▶
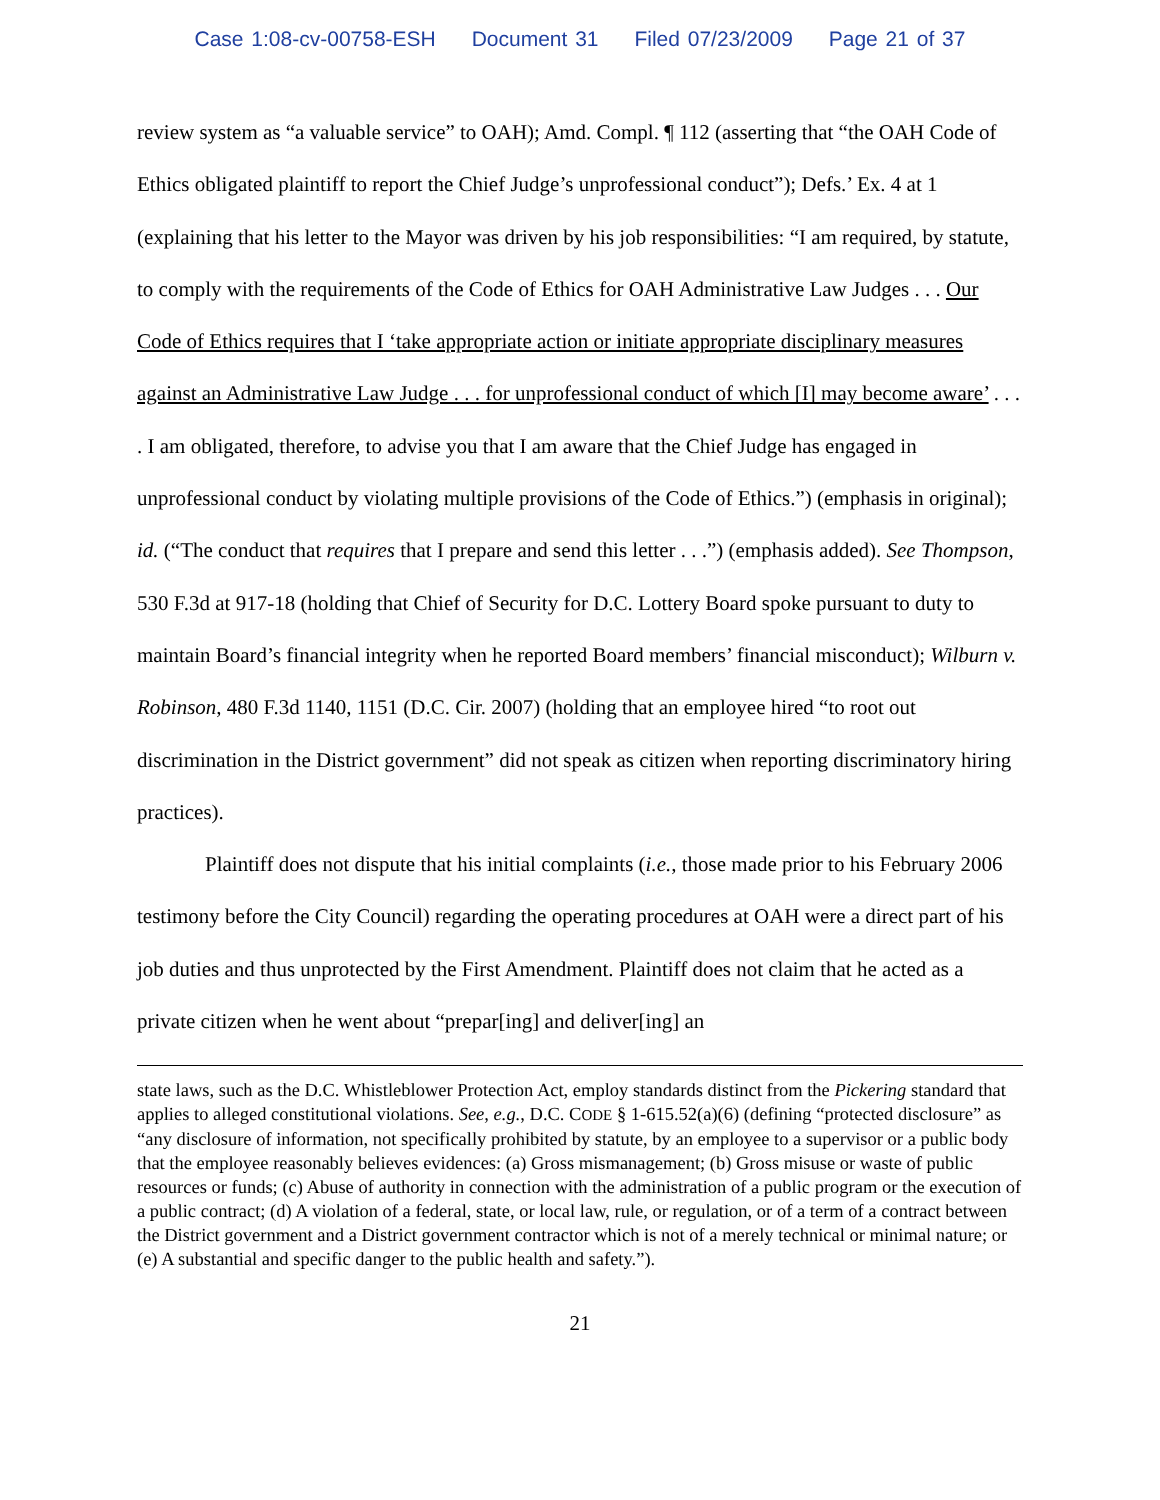Case 1:08-cv-00758-ESH Document 31 Filed 07/23/2009 Page 21 of 37
review system as “a valuable service” to OAH); Amd. Compl. ¶ 112 (asserting that “the OAH Code of Ethics obligated plaintiff to report the Chief Judge’s unprofessional conduct”); Defs.’ Ex. 4 at 1 (explaining that his letter to the Mayor was driven by his job responsibilities: “I am required, by statute, to comply with the requirements of the Code of Ethics for OAH Administrative Law Judges . . . Our Code of Ethics requires that I ‘take appropriate action or initiate appropriate disciplinary measures against an Administrative Law Judge . . . for unprofessional conduct of which [I] may become aware’ . . . . I am obligated, therefore, to advise you that I am aware that the Chief Judge has engaged in unprofessional conduct by violating multiple provisions of the Code of Ethics.”) (emphasis in original); id. (“The conduct that requires that I prepare and send this letter . . .”) (emphasis added). See Thompson, 530 F.3d at 917-18 (holding that Chief of Security for D.C. Lottery Board spoke pursuant to duty to maintain Board’s financial integrity when he reported Board members’ financial misconduct); Wilburn v. Robinson, 480 F.3d 1140, 1151 (D.C. Cir. 2007) (holding that an employee hired “to root out discrimination in the District government” did not speak as citizen when reporting discriminatory hiring practices).
Plaintiff does not dispute that his initial complaints (i.e., those made prior to his February 2006 testimony before the City Council) regarding the operating procedures at OAH were a direct part of his job duties and thus unprotected by the First Amendment. Plaintiff does not claim that he acted as a private citizen when he went about “prepar[ing] and deliver[ing] an
state laws, such as the D.C. Whistleblower Protection Act, employ standards distinct from the Pickering standard that applies to alleged constitutional violations. See, e.g., D.C. CODE § 1-615.52(a)(6) (defining “protected disclosure” as “any disclosure of information, not specifically prohibited by statute, by an employee to a supervisor or a public body that the employee reasonably believes evidences: (a) Gross mismanagement; (b) Gross misuse or waste of public resources or funds; (c) Abuse of authority in connection with the administration of a public program or the execution of a public contract; (d) A violation of a federal, state, or local law, rule, or regulation, or of a term of a contract between the District government and a District government contractor which is not of a merely technical or minimal nature; or (e) A substantial and specific danger to the public health and safety.”).
21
◀
Start at the top of the entries and repeat each line exactly, ending at the line that contains "Plaintiff does not dispute". Pictures are not part of the copy.

## Answer for this exercise
Case 1:08-cv-00758-ESH Document 31 Filed 07/23/2009 Page 21 of 37
review system as “a valuable service” to OAH); Amd. Compl. ¶ 112 (asserting that “the OAH Code of Ethics obligated plaintiff to report the Chief Judge’s unprofessional conduct”); Defs.’ Ex. 4 at 1 (explaining that his letter to the Mayor was driven by his job responsibilities: “I am required, by statute, to comply with the requirements of the Code of Ethics for OAH Administrative Law Judges . . . Our Code of Ethics requires that I ‘take appropriate action or initiate appropriate disciplinary measures against an Administrative Law Judge . . . for unprofessional conduct of which [I] may become aware’ . . . . I am obligated, therefore, to advise you that I am aware that the Chief Judge has engaged in unprofessional conduct by violating multiple provisions of the Code of Ethics.”) (emphasis in original); id. (“The conduct that requires that I prepare and send this letter . . .”) (emphasis added). See Thompson, 530 F.3d at 917-18 (holding that Chief of Security for D.C. Lottery Board spoke pursuant to duty to maintain Board’s financial integrity when he reported Board members’ financial misconduct); Wilburn v. Robinson, 480 F.3d 1140, 1151 (D.C. Cir. 2007) (holding that an employee hired “to root out discrimination in the District government” did not speak as citizen when reporting discriminatory hiring practices).
Plaintiff does not dispute that his initial complaints (i.e., those made prior to his February 2006 testimony before the City Council) regarding the operating procedures at OAH were a direct part of his job duties and thus unprotected by the First Amendment. Plaintiff does not claim that he acted as a private citizen when he went about “prepar[ing] and deliver[ing] an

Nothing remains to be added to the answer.